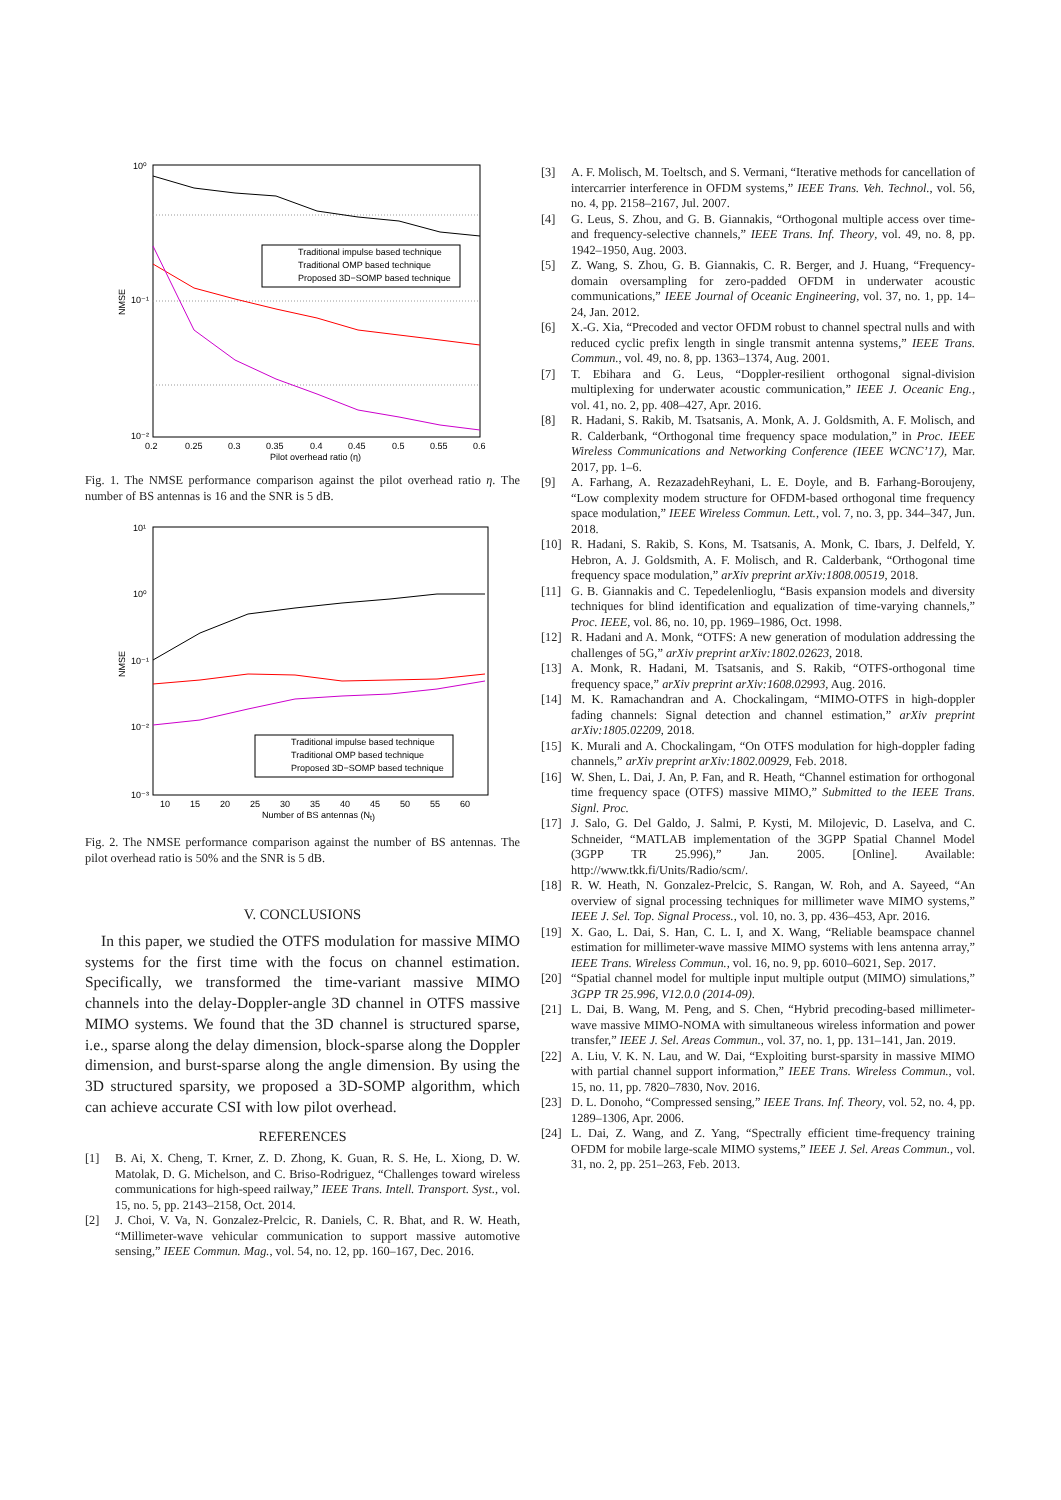Traditional impulse based technique
Traditional OMP based technique
Proposed 3D−SOMP based technique
10⁰
10⁻¹
10⁻²
0.2
0.25
0.3
0.35
0.4
0.45
0.5
0.55
0.6
Pilot overhead ratio (η)
NMSE
Fig. 1. The NMSE performance comparison against the pilot overhead ratio η. The number of BS antennas is 16 and the SNR is 5 dB.
Traditional impulse based technique
Traditional OMP based technique
Proposed 3D−SOMP based technique
10¹
10⁰
10⁻¹
10⁻²
10⁻³
10
15
20
25
30
35
40
45
50
55
60
Number of BS antennas (Nt)
NMSE
Fig. 2. The NMSE performance comparison against the number of BS antennas. The pilot overhead ratio is 50% and the SNR is 5 dB.
V. CONCLUSIONS
In this paper, we studied the OTFS modulation for massive MIMO systems for the first time with the focus on channel estimation. Specifically, we transformed the time-variant massive MIMO channels into the delay-Doppler-angle 3D channel in OTFS massive MIMO systems. We found that the 3D channel is structured sparse, i.e., sparse along the delay dimension, block-sparse along the Doppler dimension, and burst-sparse along the angle dimension. By using the 3D structured sparsity, we proposed a 3D-SOMP algorithm, which can achieve accurate CSI with low pilot overhead.
REFERENCES
[1] B. Ai, X. Cheng, T. Krner, Z. D. Zhong, K. Guan, R. S. He, L. Xiong, D. W. Matolak, D. G. Michelson, and C. Briso-Rodriguez, “Challenges toward wireless communications for high-speed railway,” IEEE Trans. Intell. Transport. Syst., vol. 15, no. 5, pp. 2143–2158, Oct. 2014.
[2] J. Choi, V. Va, N. Gonzalez-Prelcic, R. Daniels, C. R. Bhat, and R. W. Heath, “Millimeter-wave vehicular communication to support massive automotive sensing,” IEEE Commun. Mag., vol. 54, no. 12, pp. 160–167, Dec. 2016.
[3] A. F. Molisch, M. Toeltsch, and S. Vermani, “Iterative methods for cancellation of intercarrier interference in OFDM systems,” IEEE Trans. Veh. Technol., vol. 56, no. 4, pp. 2158–2167, Jul. 2007.
[4] G. Leus, S. Zhou, and G. B. Giannakis, “Orthogonal multiple access over time- and frequency-selective channels,” IEEE Trans. Inf. Theory, vol. 49, no. 8, pp. 1942–1950, Aug. 2003.
[5] Z. Wang, S. Zhou, G. B. Giannakis, C. R. Berger, and J. Huang, “Frequency-domain oversampling for zero-padded OFDM in underwater acoustic communications,” IEEE Journal of Oceanic Engineering, vol. 37, no. 1, pp. 14–24, Jan. 2012.
[6] X.-G. Xia, “Precoded and vector OFDM robust to channel spectral nulls and with reduced cyclic prefix length in single transmit antenna systems,” IEEE Trans. Commun., vol. 49, no. 8, pp. 1363–1374, Aug. 2001.
[7] T. Ebihara and G. Leus, “Doppler-resilient orthogonal signal-division multiplexing for underwater acoustic communication,” IEEE J. Oceanic Eng., vol. 41, no. 2, pp. 408–427, Apr. 2016.
[8] R. Hadani, S. Rakib, M. Tsatsanis, A. Monk, A. J. Goldsmith, A. F. Molisch, and R. Calderbank, “Orthogonal time frequency space modulation,” in Proc. IEEE Wireless Communications and Networking Conference (IEEE WCNC’17), Mar. 2017, pp. 1–6.
[9] A. Farhang, A. RezazadehReyhani, L. E. Doyle, and B. Farhang-Boroujeny, “Low complexity modem structure for OFDM-based orthogonal time frequency space modulation,” IEEE Wireless Commun. Lett., vol. 7, no. 3, pp. 344–347, Jun. 2018.
[10] R. Hadani, S. Rakib, S. Kons, M. Tsatsanis, A. Monk, C. Ibars, J. Delfeld, Y. Hebron, A. J. Goldsmith, A. F. Molisch, and R. Calderbank, “Orthogonal time frequency space modulation,” arXiv preprint arXiv:1808.00519, 2018.
[11] G. B. Giannakis and C. Tepedelenlioglu, “Basis expansion models and diversity techniques for blind identification and equalization of time-varying channels,” Proc. IEEE, vol. 86, no. 10, pp. 1969–1986, Oct. 1998.
[12] R. Hadani and A. Monk, “OTFS: A new generation of modulation addressing the challenges of 5G,” arXiv preprint arXiv:1802.02623, 2018.
[13] A. Monk, R. Hadani, M. Tsatsanis, and S. Rakib, “OTFS-orthogonal time frequency space,” arXiv preprint arXiv:1608.02993, Aug. 2016.
[14] M. K. Ramachandran and A. Chockalingam, “MIMO-OTFS in high-doppler fading channels: Signal detection and channel estimation,” arXiv preprint arXiv:1805.02209, 2018.
[15] K. Murali and A. Chockalingam, “On OTFS modulation for high-doppler fading channels,” arXiv preprint arXiv:1802.00929, Feb. 2018.
[16] W. Shen, L. Dai, J. An, P. Fan, and R. Heath, “Channel estimation for orthogonal time frequency space (OTFS) massive MIMO,” Submitted to the IEEE Trans. Signl. Proc.
[17] J. Salo, G. Del Galdo, J. Salmi, P. Kysti, M. Milojevic, D. Laselva, and C. Schneider, “MATLAB implementation of the 3GPP Spatial Channel Model (3GPP TR 25.996),” Jan. 2005. [Online]. Available: http://www.tkk.fi/Units/Radio/scm/.
[18] R. W. Heath, N. Gonzalez-Prelcic, S. Rangan, W. Roh, and A. Sayeed, “An overview of signal processing techniques for millimeter wave MIMO systems,” IEEE J. Sel. Top. Signal Process., vol. 10, no. 3, pp. 436–453, Apr. 2016.
[19] X. Gao, L. Dai, S. Han, C. L. I, and X. Wang, “Reliable beamspace channel estimation for millimeter-wave massive MIMO systems with lens antenna array,” IEEE Trans. Wireless Commun., vol. 16, no. 9, pp. 6010–6021, Sep. 2017.
[20] “Spatial channel model for multiple input multiple output (MIMO) simulations,” 3GPP TR 25.996, V12.0.0 (2014-09).
[21] L. Dai, B. Wang, M. Peng, and S. Chen, “Hybrid precoding-based millimeter-wave massive MIMO-NOMA with simultaneous wireless information and power transfer,” IEEE J. Sel. Areas Commun., vol. 37, no. 1, pp. 131–141, Jan. 2019.
[22] A. Liu, V. K. N. Lau, and W. Dai, “Exploiting burst-sparsity in massive MIMO with partial channel support information,” IEEE Trans. Wireless Commun., vol. 15, no. 11, pp. 7820–7830, Nov. 2016.
[23] D. L. Donoho, “Compressed sensing,” IEEE Trans. Inf. Theory, vol. 52, no. 4, pp. 1289–1306, Apr. 2006.
[24] L. Dai, Z. Wang, and Z. Yang, “Spectrally efficient time-frequency training OFDM for mobile large-scale MIMO systems,” IEEE J. Sel. Areas Commun., vol. 31, no. 2, pp. 251–263, Feb. 2013.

**Work item:**
With every picture removed, give the entries above again exactly.

**Result of the exercise:**
Traditional impulse based technique
Traditional OMP based technique
Proposed 3D−SOMP based technique
10⁰
10⁻¹
10⁻²
0.2
0.25
0.3
0.35
0.4
0.45
0.5
0.55
0.6
Pilot overhead ratio (η)
NMSE
Fig. 1. The NMSE performance comparison against the pilot overhead ratio η. The number of BS antennas is 16 and the SNR is 5 dB.
Traditional impulse based technique
Traditional OMP based technique
Proposed 3D−SOMP based technique
10¹
10⁰
10⁻¹
10⁻²
10⁻³
10
15
20
25
30
35
40
45
50
55
60
Number of BS antennas (Nt)
NMSE
Fig. 2. The NMSE performance comparison against the number of BS antennas. The pilot overhead ratio is 50% and the SNR is 5 dB.
V. CONCLUSIONS
In this paper, we studied the OTFS modulation for massive MIMO systems for the first time with the focus on channel estimation. Specifically, we transformed the time-variant massive MIMO channels into the delay-Doppler-angle 3D channel in OTFS massive MIMO systems. We found that the 3D channel is structured sparse, i.e., sparse along the delay dimension, block-sparse along the Doppler dimension, and burst-sparse along the angle dimension. By using the 3D structured sparsity, we proposed a 3D-SOMP algorithm, which can achieve accurate CSI with low pilot overhead.
REFERENCES
[1] B. Ai, X. Cheng, T. Krner, Z. D. Zhong, K. Guan, R. S. He, L. Xiong, D. W. Matolak, D. G. Michelson, and C. Briso-Rodriguez, “Challenges toward wireless communications for high-speed railway,” IEEE Trans. Intell. Transport. Syst., vol. 15, no. 5, pp. 2143–2158, Oct. 2014.
[2] J. Choi, V. Va, N. Gonzalez-Prelcic, R. Daniels, C. R. Bhat, and R. W. Heath, “Millimeter-wave vehicular communication to support massive automotive sensing,” IEEE Commun. Mag., vol. 54, no. 12, pp. 160–167, Dec. 2016.
[3] A. F. Molisch, M. Toeltsch, and S. Vermani, “Iterative methods for cancellation of intercarrier interference in OFDM systems,” IEEE Trans. Veh. Technol., vol. 56, no. 4, pp. 2158–2167, Jul. 2007.
[4] G. Leus, S. Zhou, and G. B. Giannakis, “Orthogonal multiple access over time- and frequency-selective channels,” IEEE Trans. Inf. Theory, vol. 49, no. 8, pp. 1942–1950, Aug. 2003.
[5] Z. Wang, S. Zhou, G. B. Giannakis, C. R. Berger, and J. Huang, “Frequency-domain oversampling for zero-padded OFDM in underwater acoustic communications,” IEEE Journal of Oceanic Engineering, vol. 37, no. 1, pp. 14–24, Jan. 2012.
[6] X.-G. Xia, “Precoded and vector OFDM robust to channel spectral nulls and with reduced cyclic prefix length in single transmit antenna systems,” IEEE Trans. Commun., vol. 49, no. 8, pp. 1363–1374, Aug. 2001.
[7] T. Ebihara and G. Leus, “Doppler-resilient orthogonal signal-division multiplexing for underwater acoustic communication,” IEEE J. Oceanic Eng., vol. 41, no. 2, pp. 408–427, Apr. 2016.
[8] R. Hadani, S. Rakib, M. Tsatsanis, A. Monk, A. J. Goldsmith, A. F. Molisch, and R. Calderbank, “Orthogonal time frequency space modulation,” in Proc. IEEE Wireless Communications and Networking Conference (IEEE WCNC’17), Mar. 2017, pp. 1–6.
[9] A. Farhang, A. RezazadehReyhani, L. E. Doyle, and B. Farhang-Boroujeny, “Low complexity modem structure for OFDM-based orthogonal time frequency space modulation,” IEEE Wireless Commun. Lett., vol. 7, no. 3, pp. 344–347, Jun. 2018.
[10] R. Hadani, S. Rakib, S. Kons, M. Tsatsanis, A. Monk, C. Ibars, J. Delfeld, Y. Hebron, A. J. Goldsmith, A. F. Molisch, and R. Calderbank, “Orthogonal time frequency space modulation,” arXiv preprint arXiv:1808.00519, 2018.
[11] G. B. Giannakis and C. Tepedelenlioglu, “Basis expansion models and diversity techniques for blind identification and equalization of time-varying channels,” Proc. IEEE, vol. 86, no. 10, pp. 1969–1986, Oct. 1998.
[12] R. Hadani and A. Monk, “OTFS: A new generation of modulation addressing the challenges of 5G,” arXiv preprint arXiv:1802.02623, 2018.
[13] A. Monk, R. Hadani, M. Tsatsanis, and S. Rakib, “OTFS-orthogonal time frequency space,” arXiv preprint arXiv:1608.02993, Aug. 2016.
[14] M. K. Ramachandran and A. Chockalingam, “MIMO-OTFS in high-doppler fading channels: Signal detection and channel estimation,” arXiv preprint arXiv:1805.02209, 2018.
[15] K. Murali and A. Chockalingam, “On OTFS modulation for high-doppler fading channels,” arXiv preprint arXiv:1802.00929, Feb. 2018.
[16] W. Shen, L. Dai, J. An, P. Fan, and R. Heath, “Channel estimation for orthogonal time frequency space (OTFS) massive MIMO,” Submitted to the IEEE Trans. Signl. Proc.
[17] J. Salo, G. Del Galdo, J. Salmi, P. Kysti, M. Milojevic, D. Laselva, and C. Schneider, “MATLAB implementation of the 3GPP Spatial Channel Model (3GPP TR 25.996),” Jan. 2005. [Online]. Available: http://www.tkk.fi/Units/Radio/scm/.
[18] R. W. Heath, N. Gonzalez-Prelcic, S. Rangan, W. Roh, and A. Sayeed, “An overview of signal processing techniques for millimeter wave MIMO systems,” IEEE J. Sel. Top. Signal Process., vol. 10, no. 3, pp. 436–453, Apr. 2016.
[19] X. Gao, L. Dai, S. Han, C. L. I, and X. Wang, “Reliable beamspace channel estimation for millimeter-wave massive MIMO systems with lens antenna array,” IEEE Trans. Wireless Commun., vol. 16, no. 9, pp. 6010–6021, Sep. 2017.
[20] “Spatial channel model for multiple input multiple output (MIMO) simulations,” 3GPP TR 25.996, V12.0.0 (2014-09).
[21] L. Dai, B. Wang, M. Peng, and S. Chen, “Hybrid precoding-based millimeter-wave massive MIMO-NOMA with simultaneous wireless information and power transfer,” IEEE J. Sel. Areas Commun., vol. 37, no. 1, pp. 131–141, Jan. 2019.
[22] A. Liu, V. K. N. Lau, and W. Dai, “Exploiting burst-sparsity in massive MIMO with partial channel support information,” IEEE Trans. Wireless Commun., vol. 15, no. 11, pp. 7820–7830, Nov. 2016.
[23] D. L. Donoho, “Compressed sensing,” IEEE Trans. Inf. Theory, vol. 52, no. 4, pp. 1289–1306, Apr. 2006.
[24] L. Dai, Z. Wang, and Z. Yang, “Spectrally efficient time-frequency training OFDM for mobile large-scale MIMO systems,” IEEE J. Sel. Areas Commun., vol. 31, no. 2, pp. 251–263, Feb. 2013.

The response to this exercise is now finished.